## WORK TO COMPLETE
Count the lines in the items below that contain the string "venda". Treat uppercase and lowercase letters as distinct, and give only the number.
──────────
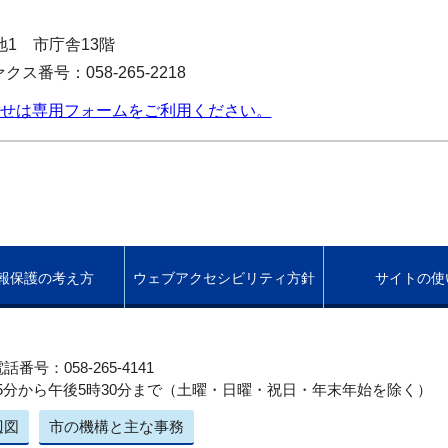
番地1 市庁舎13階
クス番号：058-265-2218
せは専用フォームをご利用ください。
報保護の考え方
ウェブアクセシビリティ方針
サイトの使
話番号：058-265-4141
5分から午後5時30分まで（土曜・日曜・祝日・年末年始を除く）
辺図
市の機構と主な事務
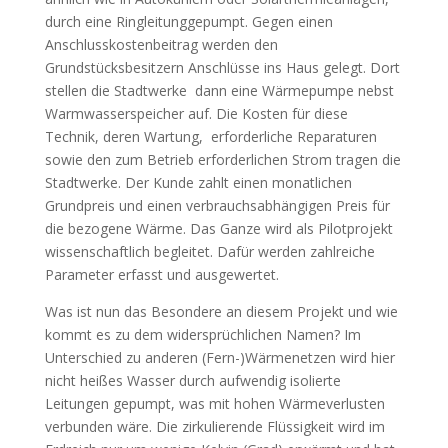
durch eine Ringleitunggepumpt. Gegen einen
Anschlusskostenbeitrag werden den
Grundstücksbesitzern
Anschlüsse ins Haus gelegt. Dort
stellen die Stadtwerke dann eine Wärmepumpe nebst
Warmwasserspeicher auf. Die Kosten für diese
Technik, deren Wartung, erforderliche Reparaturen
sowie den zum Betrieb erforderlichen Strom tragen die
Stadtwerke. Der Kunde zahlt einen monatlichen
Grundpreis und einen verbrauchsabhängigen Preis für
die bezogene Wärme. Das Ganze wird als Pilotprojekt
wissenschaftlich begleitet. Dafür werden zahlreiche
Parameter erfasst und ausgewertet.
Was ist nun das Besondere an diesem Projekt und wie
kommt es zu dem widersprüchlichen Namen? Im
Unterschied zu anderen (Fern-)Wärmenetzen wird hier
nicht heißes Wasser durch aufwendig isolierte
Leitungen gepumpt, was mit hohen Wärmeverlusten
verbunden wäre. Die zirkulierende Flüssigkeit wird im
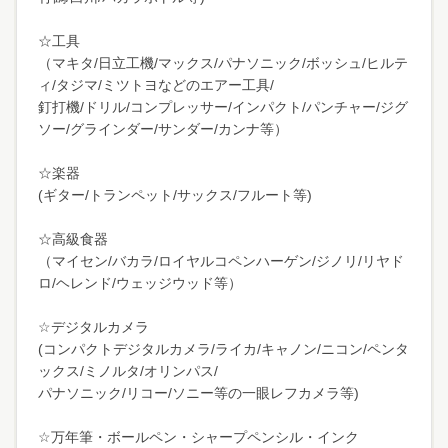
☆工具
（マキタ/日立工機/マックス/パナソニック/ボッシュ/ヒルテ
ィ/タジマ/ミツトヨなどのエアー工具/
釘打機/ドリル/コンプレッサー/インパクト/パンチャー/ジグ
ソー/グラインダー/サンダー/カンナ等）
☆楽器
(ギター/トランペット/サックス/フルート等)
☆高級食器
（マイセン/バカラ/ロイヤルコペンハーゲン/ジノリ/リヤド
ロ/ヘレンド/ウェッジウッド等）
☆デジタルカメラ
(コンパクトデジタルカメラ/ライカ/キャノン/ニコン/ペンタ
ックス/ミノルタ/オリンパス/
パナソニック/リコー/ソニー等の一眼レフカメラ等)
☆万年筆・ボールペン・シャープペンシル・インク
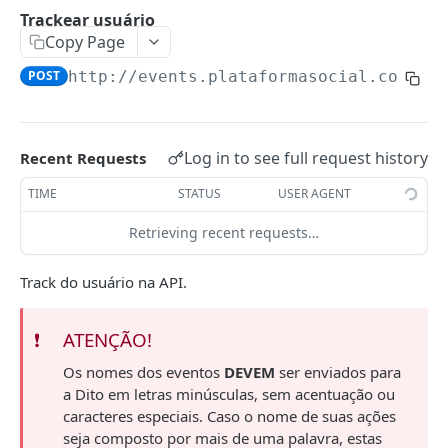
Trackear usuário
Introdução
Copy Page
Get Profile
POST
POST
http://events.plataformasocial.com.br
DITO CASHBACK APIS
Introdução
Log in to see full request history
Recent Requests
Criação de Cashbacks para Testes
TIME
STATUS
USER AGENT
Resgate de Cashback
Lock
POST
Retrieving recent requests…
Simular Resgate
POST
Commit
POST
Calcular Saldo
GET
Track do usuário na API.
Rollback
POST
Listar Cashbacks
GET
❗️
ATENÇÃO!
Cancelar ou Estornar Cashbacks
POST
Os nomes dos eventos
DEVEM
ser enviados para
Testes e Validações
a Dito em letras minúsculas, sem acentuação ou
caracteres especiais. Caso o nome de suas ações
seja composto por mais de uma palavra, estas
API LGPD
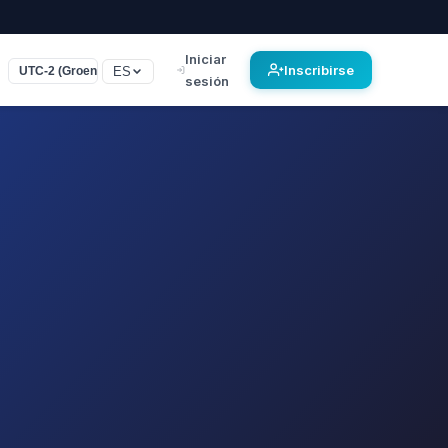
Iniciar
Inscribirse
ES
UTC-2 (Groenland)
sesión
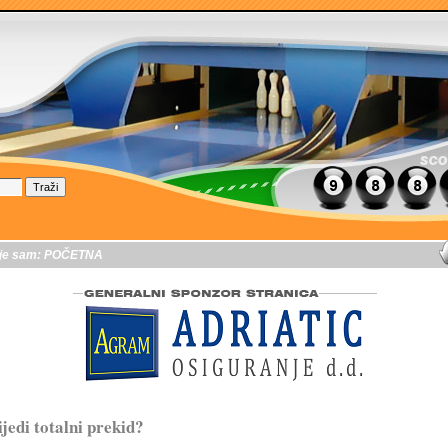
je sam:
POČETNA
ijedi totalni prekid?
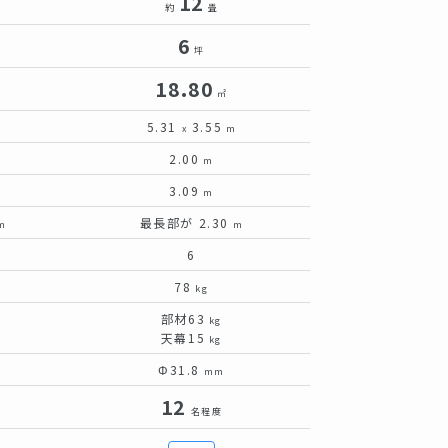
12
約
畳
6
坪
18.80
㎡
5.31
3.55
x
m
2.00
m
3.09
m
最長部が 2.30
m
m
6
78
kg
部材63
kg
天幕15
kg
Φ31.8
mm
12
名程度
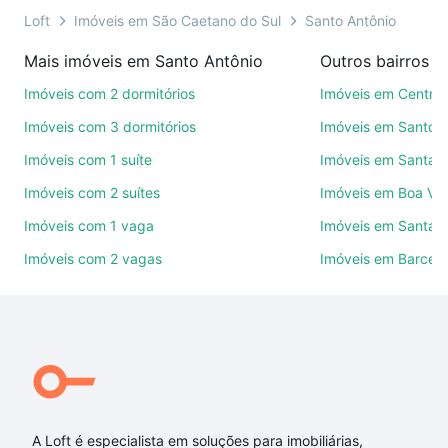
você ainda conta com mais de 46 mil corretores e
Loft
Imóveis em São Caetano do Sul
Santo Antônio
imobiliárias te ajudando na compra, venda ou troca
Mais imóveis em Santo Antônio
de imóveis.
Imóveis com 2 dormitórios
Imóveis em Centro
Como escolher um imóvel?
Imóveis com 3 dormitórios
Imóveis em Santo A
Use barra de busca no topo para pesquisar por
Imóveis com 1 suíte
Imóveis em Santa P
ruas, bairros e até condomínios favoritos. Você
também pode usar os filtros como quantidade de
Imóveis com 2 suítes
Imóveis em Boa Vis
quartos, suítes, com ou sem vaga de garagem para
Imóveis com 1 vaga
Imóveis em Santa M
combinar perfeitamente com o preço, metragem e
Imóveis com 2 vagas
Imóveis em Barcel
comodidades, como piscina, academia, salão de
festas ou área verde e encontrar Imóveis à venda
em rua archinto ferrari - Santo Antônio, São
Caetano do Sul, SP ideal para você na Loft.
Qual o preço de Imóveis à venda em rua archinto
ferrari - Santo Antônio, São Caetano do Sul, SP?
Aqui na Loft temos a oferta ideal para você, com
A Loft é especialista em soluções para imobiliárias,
──────────
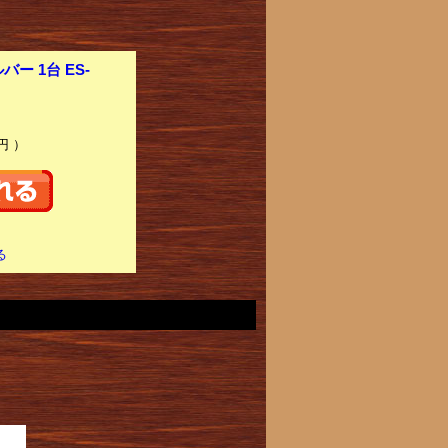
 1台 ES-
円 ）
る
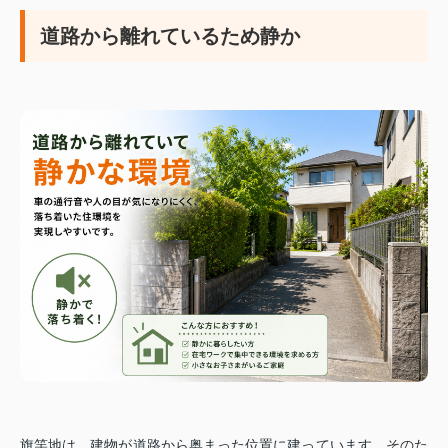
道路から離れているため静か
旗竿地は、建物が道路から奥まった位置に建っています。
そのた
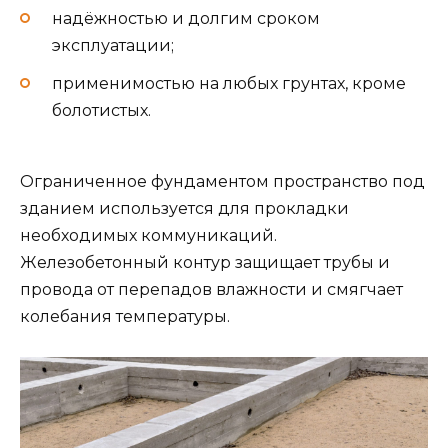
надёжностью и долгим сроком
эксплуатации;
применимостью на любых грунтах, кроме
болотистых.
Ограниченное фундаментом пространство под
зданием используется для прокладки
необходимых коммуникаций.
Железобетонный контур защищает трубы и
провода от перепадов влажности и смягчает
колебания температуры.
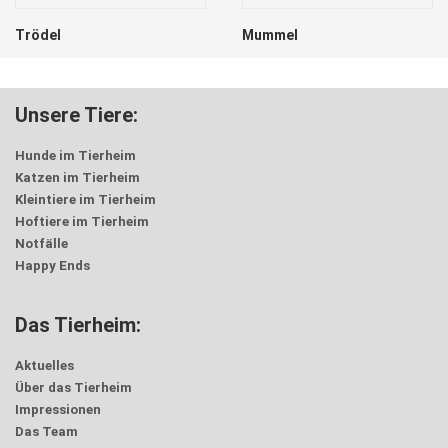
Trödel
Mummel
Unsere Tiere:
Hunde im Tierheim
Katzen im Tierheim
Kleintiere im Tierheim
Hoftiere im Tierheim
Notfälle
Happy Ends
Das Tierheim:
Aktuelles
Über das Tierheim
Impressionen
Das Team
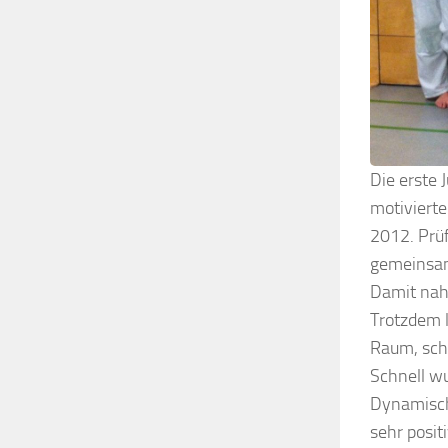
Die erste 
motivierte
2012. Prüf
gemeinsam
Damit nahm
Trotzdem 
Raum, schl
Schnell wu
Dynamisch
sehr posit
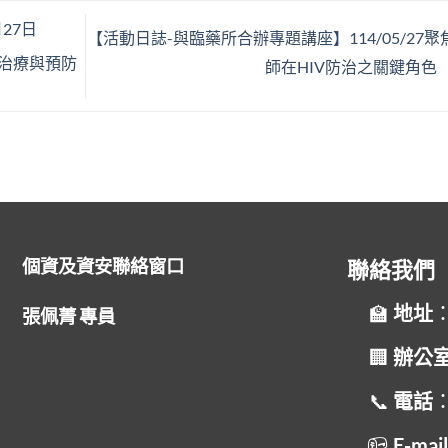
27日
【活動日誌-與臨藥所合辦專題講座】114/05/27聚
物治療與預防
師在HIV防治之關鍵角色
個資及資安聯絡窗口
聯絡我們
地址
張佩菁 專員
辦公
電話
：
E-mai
──────────
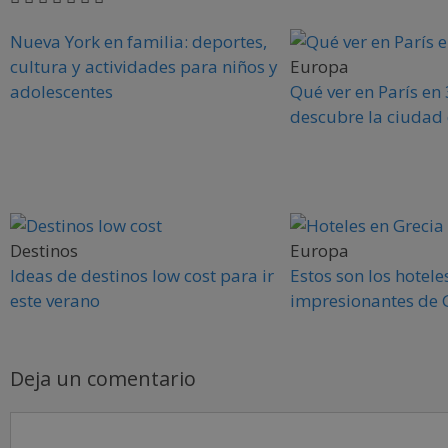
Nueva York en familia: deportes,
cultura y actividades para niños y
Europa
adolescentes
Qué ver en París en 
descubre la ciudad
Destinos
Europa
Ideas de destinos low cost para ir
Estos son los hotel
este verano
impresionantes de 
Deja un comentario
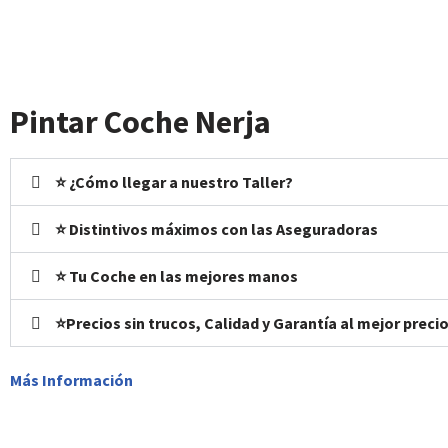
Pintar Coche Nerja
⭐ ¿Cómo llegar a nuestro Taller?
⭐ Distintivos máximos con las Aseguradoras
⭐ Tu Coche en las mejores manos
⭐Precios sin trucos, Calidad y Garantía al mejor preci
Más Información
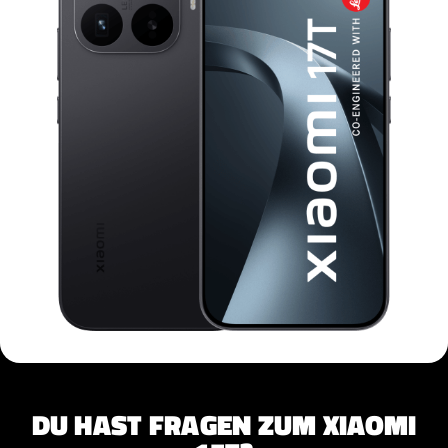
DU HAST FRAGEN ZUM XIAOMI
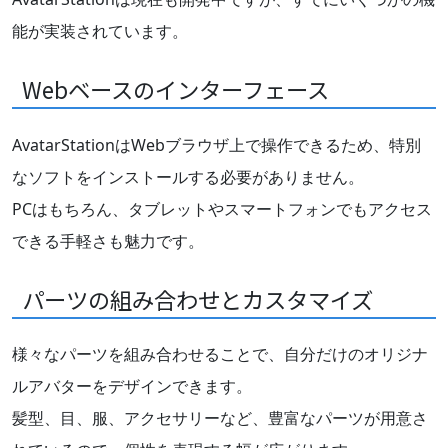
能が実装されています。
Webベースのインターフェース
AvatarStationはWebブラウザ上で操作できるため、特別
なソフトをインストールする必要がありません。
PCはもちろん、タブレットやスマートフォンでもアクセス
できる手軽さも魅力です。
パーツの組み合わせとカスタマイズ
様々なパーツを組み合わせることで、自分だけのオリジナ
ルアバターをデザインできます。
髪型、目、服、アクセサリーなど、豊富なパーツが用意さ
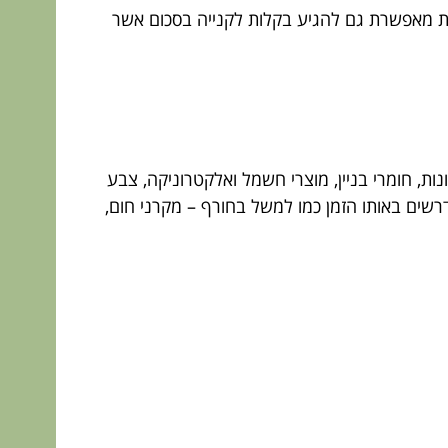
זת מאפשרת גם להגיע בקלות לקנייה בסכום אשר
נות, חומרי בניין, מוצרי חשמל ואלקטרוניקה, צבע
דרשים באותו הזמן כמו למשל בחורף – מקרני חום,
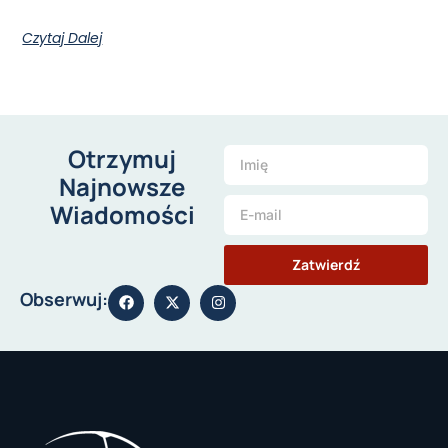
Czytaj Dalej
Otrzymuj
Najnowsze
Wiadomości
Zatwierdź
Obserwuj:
──────────
## TASK RESPONSE
3